投げ出さないいのち

お話 青樹潤哉(専西寺住職)/2021年10月22日

この度、共同教化の一環として、東京三組のホームページを開設し、リレー法話を始めることとなりました。どうぞお付き合いの程、よろしくお願い申し上げます。

 私事ですが、数年ぶりに受けた健康診断で不整脈が見つかり、一日二十四時間の心拍数を計測することとなりました。

 皆様、自分の心臓が一日、何回鼓動しているかご存知ですか。体の大きさや心臓の大きさによって若干の差異はあるものの、人の心臓は一日約十万回鼓動しているのだそうです。

 検査の結果、私の心臓は一日九万八千回ほど鼓動していました。もちろん、この世に生を受けた生年月日から鼓動し始めたのではなく、母親のお腹の中にいた、妊娠三か月頃には、すでに心音が聞こえ始めるとのことです。

 主治医の先生と話しながら、今まで気にも留めていなかった私を生かしめてきたいのちに思いを馳せてみました。

 九万八千回×三百六十五日×生きた年数+七か月。そして私が計算しているこの間も鼓動することを止めないいのち。
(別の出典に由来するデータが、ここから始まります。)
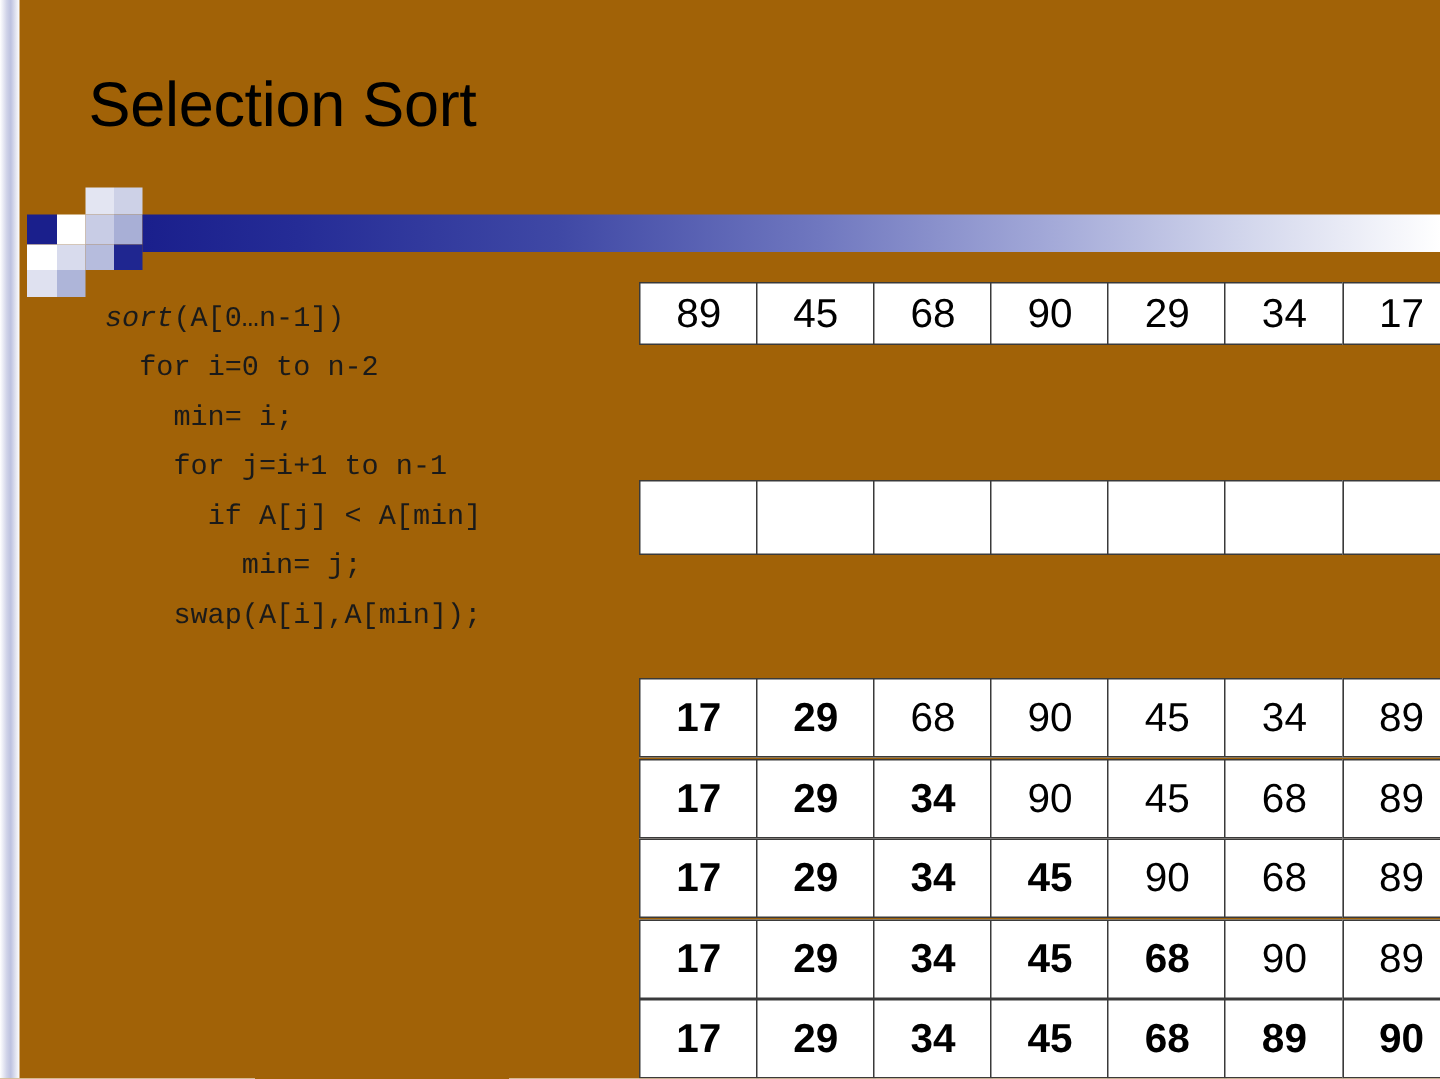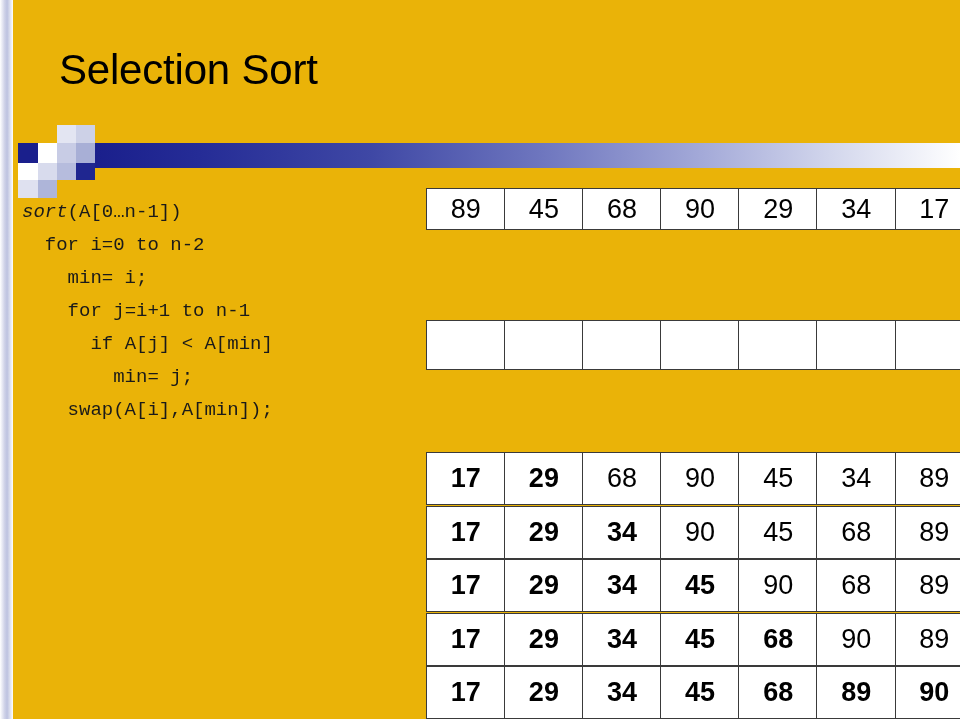--- a/index.html
+++ b/index.html
@@ -15,7 +15,7 @@
     position: relative;
     width: 960px;
     height: 719px;
-    background: #eab308;
+    background: #a16207;
     overflow: hidden;
   }
 

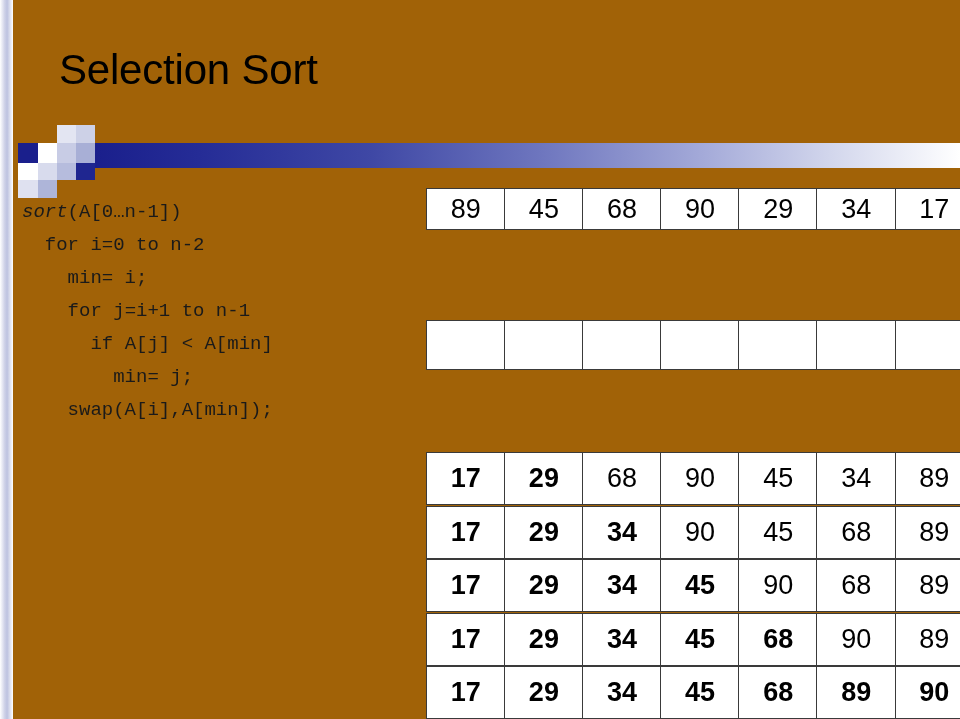--- a/index.html
+++ b/index.html
@@ -78,7 +78,7 @@
     color: #1a1a1a;
     white-space: pre;
   }
-  .code .line { white-space: pre; }
+  .code .line { white-space: pre; margin-left: 48px; }
   .code .kw   { font-weight: normal; }
   .code .fn   { font-style: italic; }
私が私を感覚することのできない、寝ている間も私を生かしめようとするいのち。

 私の思いは、都合の善い自分だけを愛し、都合の悪い自分を投げ出したくなる条件付きの思いです。

 でも、私のこの胸打ついのちの鼓動は、都合の善い私も、都合の悪い私も、若い私も老いゆく私も、健康な私も病気の私も、どんな私も投げ出したことがありません。

 どんな私も投げ出さず、無条件に受け止めているのは、私の思いではなく、いのち自身なのではないでしょうか。

 「今、いのちがあなたを生きている」十年前の親鸞聖人七五〇回御遠忌テーマが、今、ありがたく身に響いてまいります。